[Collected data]
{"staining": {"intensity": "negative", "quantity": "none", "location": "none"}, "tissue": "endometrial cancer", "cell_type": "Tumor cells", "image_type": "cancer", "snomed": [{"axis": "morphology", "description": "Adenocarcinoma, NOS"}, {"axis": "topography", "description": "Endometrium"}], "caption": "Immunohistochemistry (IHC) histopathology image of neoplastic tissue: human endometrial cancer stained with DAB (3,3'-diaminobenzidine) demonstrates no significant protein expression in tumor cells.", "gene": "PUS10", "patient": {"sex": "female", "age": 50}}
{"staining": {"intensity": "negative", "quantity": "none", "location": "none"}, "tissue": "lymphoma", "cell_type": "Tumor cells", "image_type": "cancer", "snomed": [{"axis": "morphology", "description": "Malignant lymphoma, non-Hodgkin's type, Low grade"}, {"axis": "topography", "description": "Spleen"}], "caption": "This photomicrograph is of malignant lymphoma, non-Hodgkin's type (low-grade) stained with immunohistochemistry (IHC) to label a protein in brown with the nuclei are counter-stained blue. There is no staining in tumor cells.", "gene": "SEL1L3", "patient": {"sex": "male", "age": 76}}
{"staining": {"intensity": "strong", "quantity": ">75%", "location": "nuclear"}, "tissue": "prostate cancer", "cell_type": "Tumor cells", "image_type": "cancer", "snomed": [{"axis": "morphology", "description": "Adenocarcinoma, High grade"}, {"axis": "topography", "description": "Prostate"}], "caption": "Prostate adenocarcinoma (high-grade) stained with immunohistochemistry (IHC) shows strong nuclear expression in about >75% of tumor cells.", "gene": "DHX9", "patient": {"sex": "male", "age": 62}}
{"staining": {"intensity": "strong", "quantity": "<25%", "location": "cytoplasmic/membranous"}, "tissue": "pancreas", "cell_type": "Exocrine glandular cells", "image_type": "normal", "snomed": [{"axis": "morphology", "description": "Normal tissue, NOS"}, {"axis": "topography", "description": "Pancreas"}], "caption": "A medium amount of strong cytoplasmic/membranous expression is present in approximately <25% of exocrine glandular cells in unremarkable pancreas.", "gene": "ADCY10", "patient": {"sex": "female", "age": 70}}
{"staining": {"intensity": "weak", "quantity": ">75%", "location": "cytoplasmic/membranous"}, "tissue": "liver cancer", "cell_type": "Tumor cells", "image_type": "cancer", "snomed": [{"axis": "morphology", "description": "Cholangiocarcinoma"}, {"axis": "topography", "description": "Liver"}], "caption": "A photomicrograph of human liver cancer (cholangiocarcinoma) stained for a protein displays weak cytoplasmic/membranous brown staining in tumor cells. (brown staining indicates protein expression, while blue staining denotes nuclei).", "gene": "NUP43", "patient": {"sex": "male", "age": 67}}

What you are asked to do | Your answer should be a single number: how many lines in the data above include "Adenocarcinoma"?

Solution to this exercise | 2